Trente députés de la commission d’enquête sur l’audiovisuel public doivent voter ce lundi sur la publication du rapport rédigé par leur rapporteur Charles Alloncle. Le document propose des mesures controversées comme l’interdiction de la téléréalité sur France Télévisions et des fusions de chaînes. Les tensions sont vives au sein de la commission, son président Jérémie Patrier-Leitus plaidant pour la transparence tout en critiquant des fuites dans la presse.

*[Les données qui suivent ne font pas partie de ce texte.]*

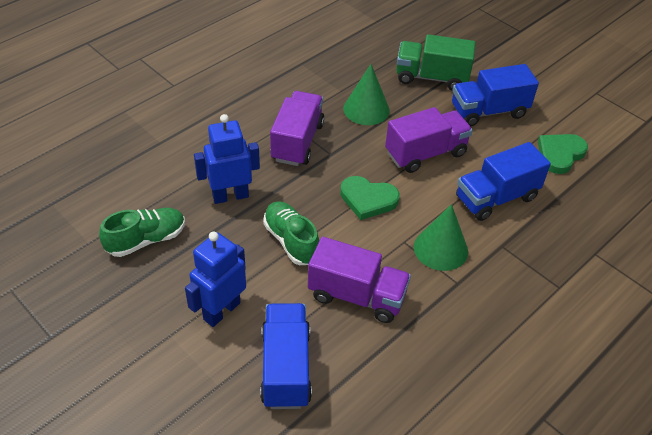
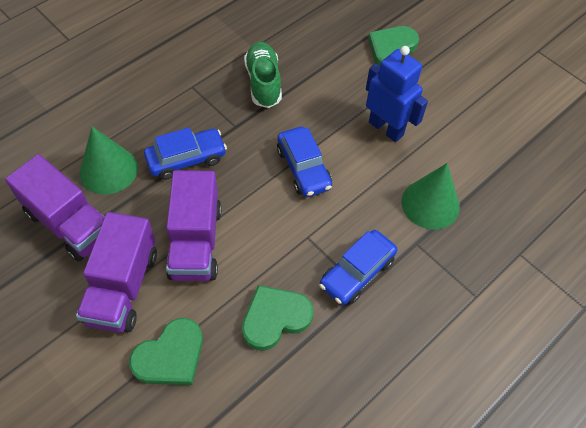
blue car: none = 0 -> [144,127,227,180] [277,127,332,197] [319,230,397,305] = 3
blue robot: [185,232,246,327] [194,114,260,204] = 2 -> [366,46,428,142] = 1
blue truck: [260,303,312,409] [452,64,539,126] [456,142,551,221] = 3 -> none = 0
green heart: [340,176,400,220] [538,134,588,174] = 2 -> [129,318,203,385] [242,285,313,351] [368,26,419,66] = 3
green shoe: [99,208,185,257] [263,201,319,265] = 2 -> [244,42,282,108] = 1
green truck: [396,34,475,90] = 1 -> none = 0

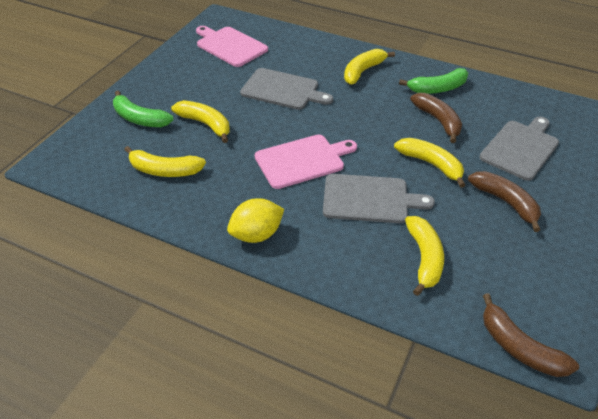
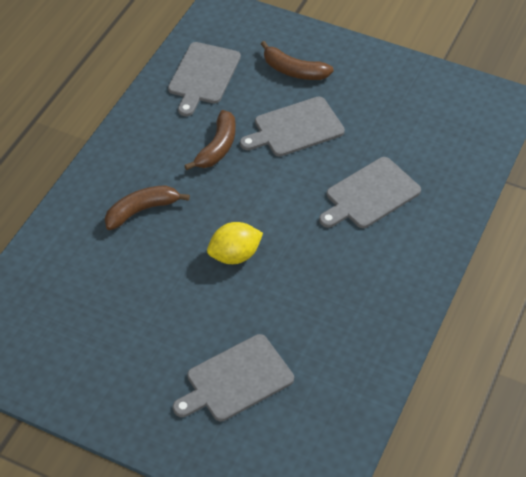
green banana: [113,90,174,127] [399,68,468,94] = 2 -> none = 0
grey cutting board: [240,68,333,110] [323,174,435,223] [480,117,559,181] = 3 -> [168,42,241,116] [173,334,294,421] [240,96,345,156] [319,157,421,228] = 4
pink cutting board: [196,26,268,67] [255,134,357,189] = 2 -> none = 0
yellow banana: [124,146,206,177] [171,100,230,143] [344,49,395,85] [394,138,465,188] [405,216,444,296] = 5 -> none = 0

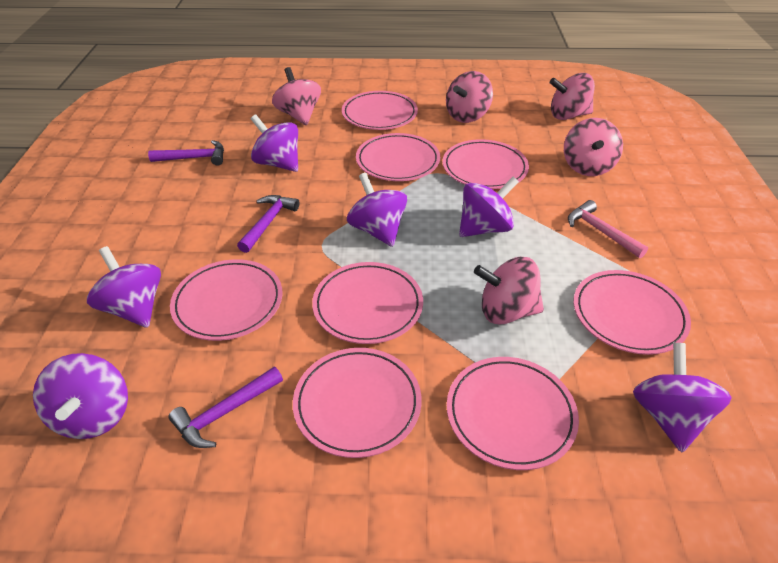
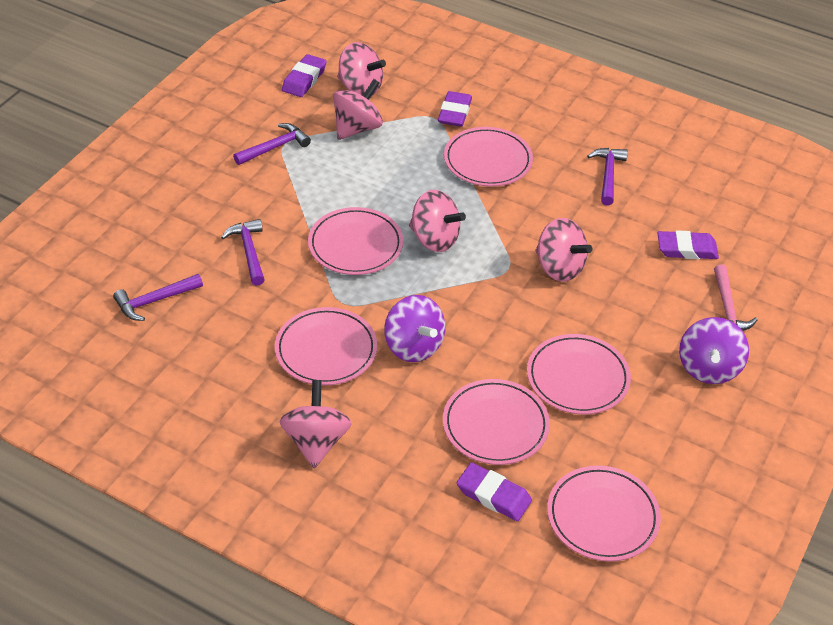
pink plate: [170,259,282,341] [293,348,422,458] [312,262,423,344] [342,91,418,130] [356,133,440,181] [443,139,529,189] [447,357,579,470] [573,270,691,355] = 8 -> [275,307,377,386] [308,207,403,275] [443,379,550,465] [444,127,533,186] [527,334,631,415] [547,465,661,562] = 6
purple eraser: none = 0 -> [282,54,327,97] [438,91,472,127] [457,462,532,521] [657,230,719,259] = 4
purple hammer: [148,140,224,166] [168,367,283,448] [237,195,300,253] = 3 -> [113,274,203,321] [221,219,265,286] [233,123,311,165] [587,148,628,206] = 4
purple spinning top: [33,353,128,439] [87,246,161,328] [251,114,298,172] [347,173,407,247] [459,177,519,237] [633,343,732,452] = 6 -> [384,295,445,362] [679,317,749,384] = 2

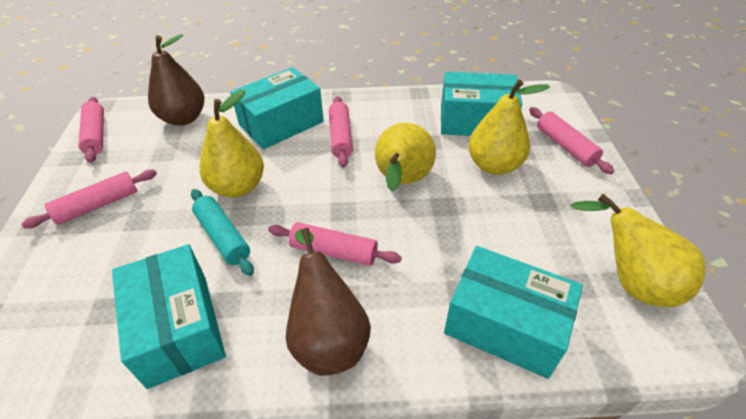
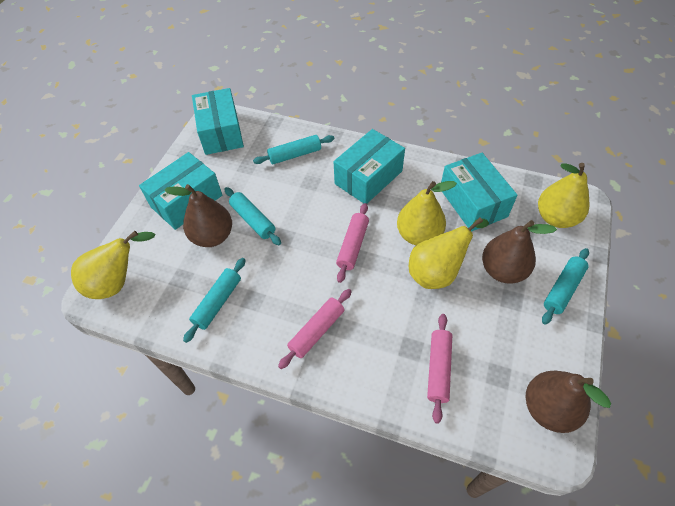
brown pear: [148,34,205,126] [286,228,371,376] = 2 -> [164,184,232,247] [482,220,557,283] [526,371,611,433] = 3
pink rolling pin: [22,169,157,228] [78,97,104,163] [268,222,402,266] [329,96,353,167] [529,107,614,174] = 5 -> [278,289,352,369] [336,203,369,283] [427,314,452,424] = 3
turquoise rolling pin: [191,189,254,276] = 1 -> [183,258,245,343] [224,187,281,245] [253,135,334,164] [542,248,589,325] = 4

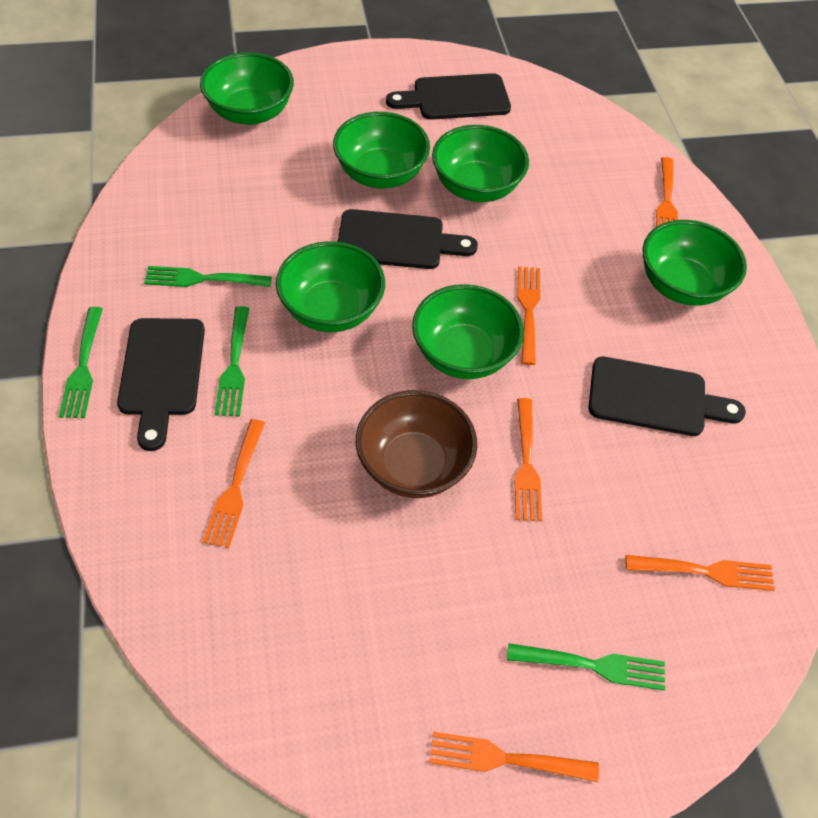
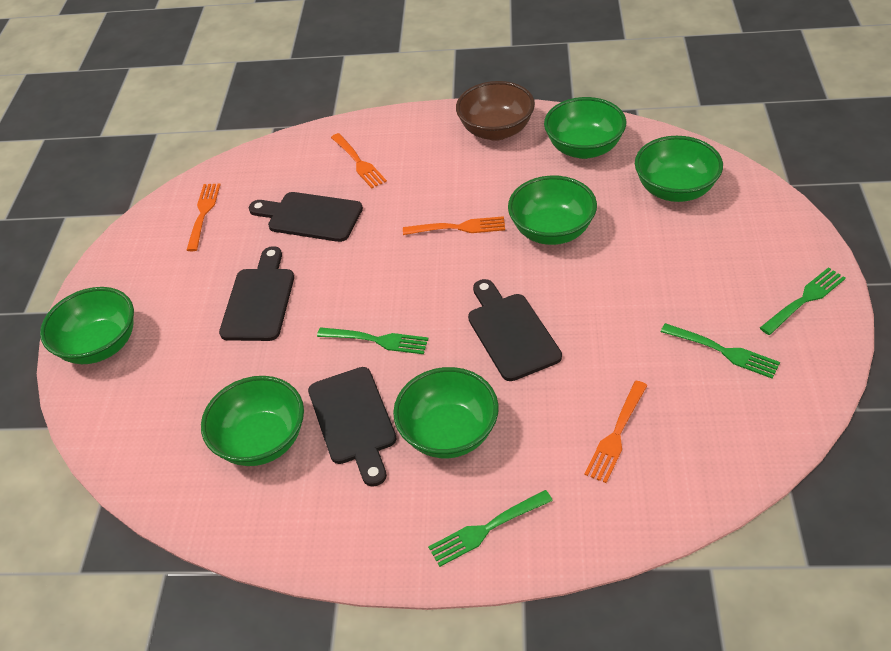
orange fork: [203,419,265,548] [429,732,599,782] [514,398,542,521] [517,266,540,365] [625,555,775,591] [656,157,678,227] = 6 -> [187,183,221,251] [331,133,387,188] [403,216,505,235] [584,381,648,483] = 4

La commission d’enquête sur l’audiovisuel public, lancée il y a quatre à cinq mois, achève ses travaux marqués par de vives polémiques. Rédigé par le député UDR Charles Alloncle, le rapport final préconise des économies drastiques : fusions et suppressions de chaînes, baisse du budget des jeux et divertissements de France Télévisions, ainsi qu’un retour à une nomination des dirigeants par le président de la République après avis du Parlement et de l’Arcom.
Parmi les propositions choc figure l’interdiction de la téléréalité sur les écrans de France Télévisions. « Charles Alloncle propose de bannir la téléréalité des écrans de France Télévisions, alors que cette commission d’enquête sur l’audiovisuel public en est devenue une », s’agace un député anonyme.
Le président de la commission, Jérémie Patrier-Leitus (Horizons), souhaite la publication du rapport « par souci de transparence vis-à-vis des Français ». Il déplore toutefois « la publication dans la presse des propositions qui figurent dans son rapport contrevenant aux règles strictes qui encadrent les commissions d’enquête » avant le vote.
Le scrutin, prévu lundi à 14h30 à l’Assemblée nationale à huis clos, oppose les 30 membres de la commission. Un vote favorable autoriserait la publication une semaine plus tard ; un rejet, rarissime, la bloquerait.